Text messaging is still unregulated, but Hand sees at least one of the proposals on the table with the NCAA becoming law soon. Without it, text messaging figures to spiral totally out of control (some would say it has already reached that level).
"I think there has to be something done [with text messaging]," Hand told BlueGoldNews.com recently. "I think the NCAA will step in and try to legislate it a little bit. There are some proposals out there – models, they call them -- on how to limit text messaging. One of the models has it limited during the season, while others might limit it during other times of the year. During the season, I think, would be a benefit to both coaches and kids."
In addition to the obvious time factor (imagine text messaging 100 players each day, or a highly recruited player getting four or five message from each of the fifty schools offering him), there's also a cost concern. Hand said that West Virginia operates in strict guidelines in that regard, despite the fact that it might put WVU at a disadvantage compared to more unscrupulous schools.
"I always talk to the kids I am recruiting. I ask them if they text message, and if it costs them anything," Hand detailed. "I don't want to text message him and all of a sudden he has a $400 phone bill and his parents are upset. It doesn't make any sense to do that. Our policy is that we text message when we have something to say to the player, not to do it just to be doing it. But there's no doubt you can build a relationship through those means of communications. Instant messaging and text messaging are the ways that a lot of guys communicate now, so we have to keep up with that."
Hand is also approving of another recent change in scouting combines. After this year, the NCAA will no longer allow combines to be held on the campus of Division 1 schools, nor allow Division 1A coaches to attend them in person. While that might mean a player that can't afford to come to a school's camp might not be evaluated in person by a coaching staff, it also helps cut down on the frenzied that attending combines all over the country had become.

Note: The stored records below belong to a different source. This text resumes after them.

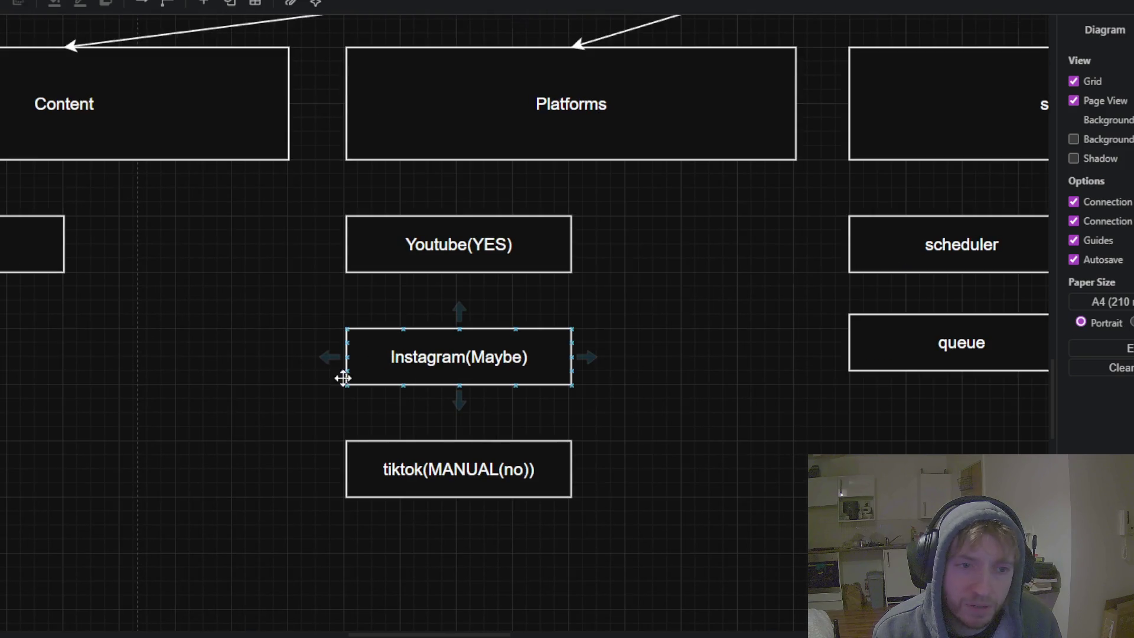
scroll(293, 390, "down", 3)
scroll(285, 390, "down", 1)
scroll(297, 397, "up", 1)
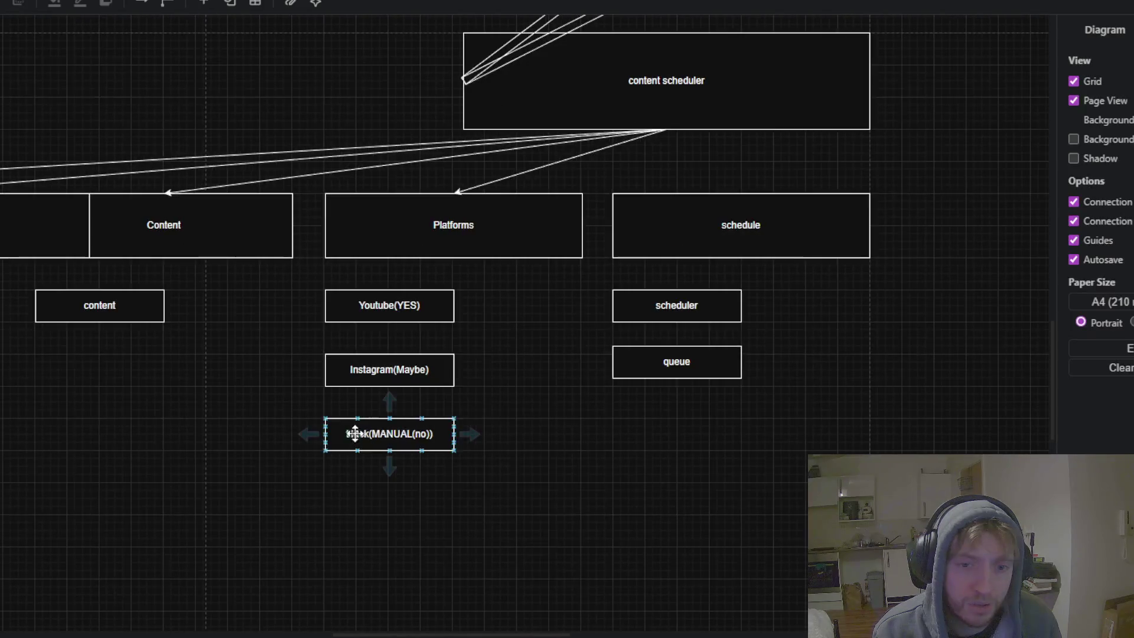
scroll(683, 384, "down", 2)
left_click_drag(689, 386, 438, 498)
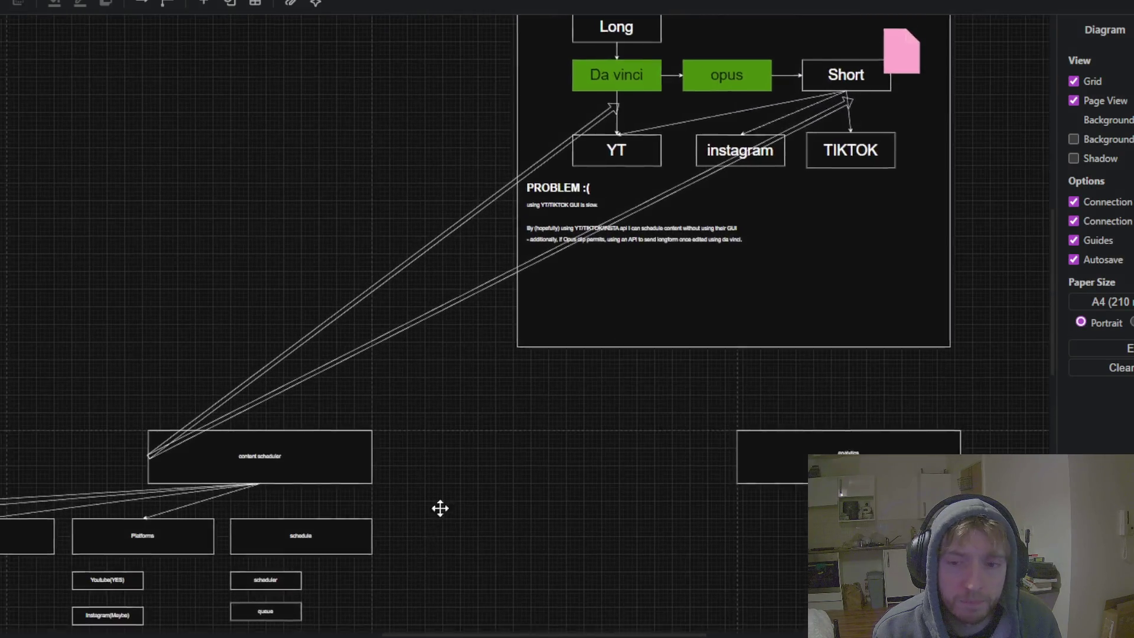
scroll(438, 498, "right", 5)
scroll(316, 494, "right", 2)
scroll(221, 550, "right", 2)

"I think the new combine rule is to try to help with the quality of life of the assistant coaches," Hand explained. "It's tough when you are traveling all over the place in the spring and doing evaluations. If Penn State has one guy at a combine, then we have to make sure we have one there too, in order to represent West Virginia. It becomes a rat race, almost. I like the current legislation, because there are some positive things that come from it. I know that Nike and Scout may not want to see that, but from the coaching standpoint we would prefer not to have to deal with those."
The best of all possible worlds, in Hand's view, is getting prospects on campus. That way, the coaches can see them in person, and the players can get a look at WVU's facilities at the same time.
"We want guys at our camp. That's never going to change," Hand emphasized. I'd say, sixty, seventy, maybe even seventy-five percent of the guys we have signed have come to at least one of our camps. We will continue to push for that. I understand the benefits of combines for a lot of players, and for some of the lower-division schools. When I was in the WVIAC, at Wesleyan, I'd love combines, because I could see a lot of players at one stop. But out of maybe 400 kids at a combine, only ten of them would be Division 1A prospects, and that doesn't make a lot of sense for D1 schools."